━━━ RECORDS FOR PROCESSING ━━━

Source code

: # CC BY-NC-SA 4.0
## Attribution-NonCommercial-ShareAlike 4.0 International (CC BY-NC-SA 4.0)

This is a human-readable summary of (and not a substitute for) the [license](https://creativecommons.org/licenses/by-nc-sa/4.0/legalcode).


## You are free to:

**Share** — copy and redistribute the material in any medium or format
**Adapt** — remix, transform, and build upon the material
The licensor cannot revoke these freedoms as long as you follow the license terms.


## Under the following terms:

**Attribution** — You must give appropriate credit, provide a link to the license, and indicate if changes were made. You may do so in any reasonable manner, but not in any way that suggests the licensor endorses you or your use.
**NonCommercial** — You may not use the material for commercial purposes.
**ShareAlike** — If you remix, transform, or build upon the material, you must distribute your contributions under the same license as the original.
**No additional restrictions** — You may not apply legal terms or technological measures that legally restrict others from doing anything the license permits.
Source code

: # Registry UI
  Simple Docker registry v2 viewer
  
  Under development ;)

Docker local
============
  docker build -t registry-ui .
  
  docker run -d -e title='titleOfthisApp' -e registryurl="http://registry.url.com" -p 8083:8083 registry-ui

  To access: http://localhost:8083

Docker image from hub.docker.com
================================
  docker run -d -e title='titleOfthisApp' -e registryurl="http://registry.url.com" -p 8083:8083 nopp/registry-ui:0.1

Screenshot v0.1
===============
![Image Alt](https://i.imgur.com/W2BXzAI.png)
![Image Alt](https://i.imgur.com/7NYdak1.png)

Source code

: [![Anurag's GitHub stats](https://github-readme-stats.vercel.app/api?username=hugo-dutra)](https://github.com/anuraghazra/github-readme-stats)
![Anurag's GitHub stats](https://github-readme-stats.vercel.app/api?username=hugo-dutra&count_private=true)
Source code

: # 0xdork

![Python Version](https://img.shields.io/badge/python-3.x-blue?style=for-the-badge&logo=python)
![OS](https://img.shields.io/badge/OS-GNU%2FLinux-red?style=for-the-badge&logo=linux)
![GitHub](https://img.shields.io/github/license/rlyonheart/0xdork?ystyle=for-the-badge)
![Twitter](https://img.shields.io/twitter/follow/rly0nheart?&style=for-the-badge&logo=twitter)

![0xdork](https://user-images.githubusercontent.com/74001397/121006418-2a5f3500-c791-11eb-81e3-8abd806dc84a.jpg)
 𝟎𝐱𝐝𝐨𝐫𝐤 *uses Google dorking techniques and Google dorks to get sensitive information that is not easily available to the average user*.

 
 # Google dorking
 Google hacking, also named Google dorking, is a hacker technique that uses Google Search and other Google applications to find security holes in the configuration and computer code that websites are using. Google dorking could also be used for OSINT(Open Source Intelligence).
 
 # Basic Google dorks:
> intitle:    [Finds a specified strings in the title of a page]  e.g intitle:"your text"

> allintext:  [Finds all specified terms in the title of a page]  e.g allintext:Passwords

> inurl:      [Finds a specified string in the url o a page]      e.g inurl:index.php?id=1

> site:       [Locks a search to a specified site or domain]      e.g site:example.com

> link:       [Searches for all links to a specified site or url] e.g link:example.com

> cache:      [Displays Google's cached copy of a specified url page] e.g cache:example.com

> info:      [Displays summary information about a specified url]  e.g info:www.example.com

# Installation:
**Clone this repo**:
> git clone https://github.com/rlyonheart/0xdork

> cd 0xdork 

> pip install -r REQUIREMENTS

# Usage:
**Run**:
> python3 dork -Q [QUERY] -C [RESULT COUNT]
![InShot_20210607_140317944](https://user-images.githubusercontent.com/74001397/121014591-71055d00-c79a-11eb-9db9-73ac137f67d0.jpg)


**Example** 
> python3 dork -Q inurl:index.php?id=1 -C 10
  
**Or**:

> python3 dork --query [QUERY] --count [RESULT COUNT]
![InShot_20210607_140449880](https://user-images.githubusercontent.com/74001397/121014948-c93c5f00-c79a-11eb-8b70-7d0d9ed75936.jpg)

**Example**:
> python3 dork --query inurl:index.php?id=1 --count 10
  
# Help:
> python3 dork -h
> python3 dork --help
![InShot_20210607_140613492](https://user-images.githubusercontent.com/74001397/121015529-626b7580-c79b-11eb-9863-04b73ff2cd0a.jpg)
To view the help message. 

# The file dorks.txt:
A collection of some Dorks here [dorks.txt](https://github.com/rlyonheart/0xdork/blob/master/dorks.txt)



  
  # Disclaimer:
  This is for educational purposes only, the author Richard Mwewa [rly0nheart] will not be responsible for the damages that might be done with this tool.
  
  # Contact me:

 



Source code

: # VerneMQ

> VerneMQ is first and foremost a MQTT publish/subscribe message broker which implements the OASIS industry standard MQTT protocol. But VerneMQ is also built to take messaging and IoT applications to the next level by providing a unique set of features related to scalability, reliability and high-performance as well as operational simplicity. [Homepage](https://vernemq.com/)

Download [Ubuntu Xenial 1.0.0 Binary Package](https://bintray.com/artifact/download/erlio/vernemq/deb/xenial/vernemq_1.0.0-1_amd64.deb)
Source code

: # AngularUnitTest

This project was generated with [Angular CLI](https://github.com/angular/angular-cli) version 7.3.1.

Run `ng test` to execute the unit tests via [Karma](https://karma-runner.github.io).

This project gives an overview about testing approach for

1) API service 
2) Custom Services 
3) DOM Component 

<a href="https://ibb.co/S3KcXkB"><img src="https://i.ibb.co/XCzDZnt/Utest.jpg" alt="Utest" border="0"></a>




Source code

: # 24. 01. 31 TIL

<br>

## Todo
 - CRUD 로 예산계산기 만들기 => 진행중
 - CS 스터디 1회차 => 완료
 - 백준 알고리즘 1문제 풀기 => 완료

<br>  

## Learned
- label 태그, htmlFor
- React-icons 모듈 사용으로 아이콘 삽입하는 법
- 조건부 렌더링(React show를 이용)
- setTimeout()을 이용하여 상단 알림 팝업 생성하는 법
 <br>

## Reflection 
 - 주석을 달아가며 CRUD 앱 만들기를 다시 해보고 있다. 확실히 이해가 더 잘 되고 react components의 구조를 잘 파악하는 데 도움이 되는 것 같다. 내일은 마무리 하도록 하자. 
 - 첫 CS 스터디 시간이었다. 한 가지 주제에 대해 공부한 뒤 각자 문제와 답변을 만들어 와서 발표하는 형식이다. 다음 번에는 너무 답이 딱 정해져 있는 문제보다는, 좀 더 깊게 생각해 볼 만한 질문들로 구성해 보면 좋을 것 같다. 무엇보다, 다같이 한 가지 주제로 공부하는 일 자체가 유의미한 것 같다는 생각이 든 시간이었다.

━━━

### PROBLEM TO WORK ON
Change "titleOfthisApp" to "myRegistryViewer" wherever it occurs in these lines, and leave everything else the same.

### RESPONSE
Source code

: # CC BY-NC-SA 4.0
## Attribution-NonCommercial-ShareAlike 4.0 International (CC BY-NC-SA 4.0)

This is a human-readable summary of (and not a substitute for) the [license](https://creativecommons.org/licenses/by-nc-sa/4.0/legalcode).


## You are free to:

**Share** — copy and redistribute the material in any medium or format
**Adapt** — remix, transform, and build upon the material
The licensor cannot revoke these freedoms as long as you follow the license terms.


## Under the following terms:

**Attribution** — You must give appropriate credit, provide a link to the license, and indicate if changes were made. You may do so in any reasonable manner, but not in any way that suggests the licensor endorses you or your use.
**NonCommercial** — You may not use the material for commercial purposes.
**ShareAlike** — If you remix, transform, or build upon the material, you must distribute your contributions under the same license as the original.
**No additional restrictions** — You may not apply legal terms or technological measures that legally restrict others from doing anything the license permits.
Source code

: # Registry UI
  Simple Docker registry v2 viewer
  
  Under development ;)

Docker local
============
  docker build -t registry-ui .
  
  docker run -d -e title='myRegistryViewer' -e registryurl="http://registry.url.com" -p 8083:8083 registry-ui

  To access: http://localhost:8083

Docker image from hub.docker.com
================================
  docker run -d -e title='myRegistryViewer' -e registryurl="http://registry.url.com" -p 8083:8083 nopp/registry-ui:0.1

Screenshot v0.1
===============
![Image Alt](https://i.imgur.com/W2BXzAI.png)
![Image Alt](https://i.imgur.com/7NYdak1.png)

Source code

: [![Anurag's GitHub stats](https://github-readme-stats.vercel.app/api?username=hugo-dutra)](https://github.com/anuraghazra/github-readme-stats)
![Anurag's GitHub stats](https://github-readme-stats.vercel.app/api?username=hugo-dutra&count_private=true)
Source code

: # 0xdork

![Python Version](https://img.shields.io/badge/python-3.x-blue?style=for-the-badge&logo=python)
![OS](https://img.shields.io/badge/OS-GNU%2FLinux-red?style=for-the-badge&logo=linux)
![GitHub](https://img.shields.io/github/license/rlyonheart/0xdork?ystyle=for-the-badge)
![Twitter](https://img.shields.io/twitter/follow/rly0nheart?&style=for-the-badge&logo=twitter)

![0xdork](https://user-images.githubusercontent.com/74001397/121006418-2a5f3500-c791-11eb-81e3-8abd806dc84a.jpg)
 𝟎𝐱𝐝𝐨𝐫𝐤 *uses Google dorking techniques and Google dorks to get sensitive information that is not easily available to the average user*.

 
 # Google dorking
 Google hacking, also named Google dorking, is a hacker technique that uses Google Search and other Google applications to find security holes in the configuration and computer code that websites are using. Google dorking could also be used for OSINT(Open Source Intelligence).
 
 # Basic Google dorks:
> intitle:    [Finds a specified strings in the title of a page]  e.g intitle:"your text"

> allintext:  [Finds all specified terms in the title of a page]  e.g allintext:Passwords

> inurl:      [Finds a specified string in the url o a page]      e.g inurl:index.php?id=1

> site:       [Locks a search to a specified site or domain]      e.g site:example.com

> link:       [Searches for all links to a specified site or url] e.g link:example.com

> cache:      [Displays Google's cached copy of a specified url page] e.g cache:example.com

> info:      [Displays summary information about a specified url]  e.g info:www.example.com

# Installation:
**Clone this repo**:
> git clone https://github.com/rlyonheart/0xdork

> cd 0xdork 

> pip install -r REQUIREMENTS

# Usage:
**Run**:
> python3 dork -Q [QUERY] -C [RESULT COUNT]
![InShot_20210607_140317944](https://user-images.githubusercontent.com/74001397/121014591-71055d00-c79a-11eb-9db9-73ac137f67d0.jpg)


**Example** 
> python3 dork -Q inurl:index.php?id=1 -C 10
  
**Or**:

> python3 dork --query [QUERY] --count [RESULT COUNT]
![InShot_20210607_140449880](https://user-images.githubusercontent.com/74001397/121014948-c93c5f00-c79a-11eb-8b70-7d0d9ed75936.jpg)

**Example**:
> python3 dork --query inurl:index.php?id=1 --count 10
  
# Help:
> python3 dork -h
> python3 dork --help
![InShot_20210607_140613492](https://user-images.githubusercontent.com/74001397/121015529-626b7580-c79b-11eb-9863-04b73ff2cd0a.jpg)
To view the help message. 

# The file dorks.txt:
A collection of some Dorks here [dorks.txt](https://github.com/rlyonheart/0xdork/blob/master/dorks.txt)



  
  # Disclaimer:
  This is for educational purposes only, the author Richard Mwewa [rly0nheart] will not be responsible for the damages that might be done with this tool.
  
  # Contact me:

 



Source code

: # VerneMQ

> VerneMQ is first and foremost a MQTT publish/subscribe message broker which implements the OASIS industry standard MQTT protocol. But VerneMQ is also built to take messaging and IoT applications to the next level by providing a unique set of features related to scalability, reliability and high-performance as well as operational simplicity. [Homepage](https://vernemq.com/)

Download [Ubuntu Xenial 1.0.0 Binary Package](https://bintray.com/artifact/download/erlio/vernemq/deb/xenial/vernemq_1.0.0-1_amd64.deb)
Source code

: # AngularUnitTest

This project was generated with [Angular CLI](https://github.com/angular/angular-cli) version 7.3.1.

Run `ng test` to execute the unit tests via [Karma](https://karma-runner.github.io).

This project gives an overview about testing approach for

1) API service 
2) Custom Services 
3) DOM Component 

<a href="https://ibb.co/S3KcXkB"><img src="https://i.ibb.co/XCzDZnt/Utest.jpg" alt="Utest" border="0"></a>




Source code

: # 24. 01. 31 TIL

<br>

## Todo
 - CRUD 로 예산계산기 만들기 => 진행중
 - CS 스터디 1회차 => 완료
 - 백준 알고리즘 1문제 풀기 => 완료

<br>  

## Learned
- label 태그, htmlFor
- React-icons 모듈 사용으로 아이콘 삽입하는 법
- 조건부 렌더링(React show를 이용)
- setTimeout()을 이용하여 상단 알림 팝업 생성하는 법
 <br>

## Reflection 
 - 주석을 달아가며 CRUD 앱 만들기를 다시 해보고 있다. 확실히 이해가 더 잘 되고 react components의 구조를 잘 파악하는 데 도움이 되는 것 같다. 내일은 마무리 하도록 하자. 
 - 첫 CS 스터디 시간이었다. 한 가지 주제에 대해 공부한 뒤 각자 문제와 답변을 만들어 와서 발표하는 형식이다. 다음 번에는 너무 답이 딱 정해져 있는 문제보다는, 좀 더 깊게 생각해 볼 만한 질문들로 구성해 보면 좋을 것 같다. 무엇보다, 다같이 한 가지 주제로 공부하는 일 자체가 유의미한 것 같다는 생각이 든 시간이었다.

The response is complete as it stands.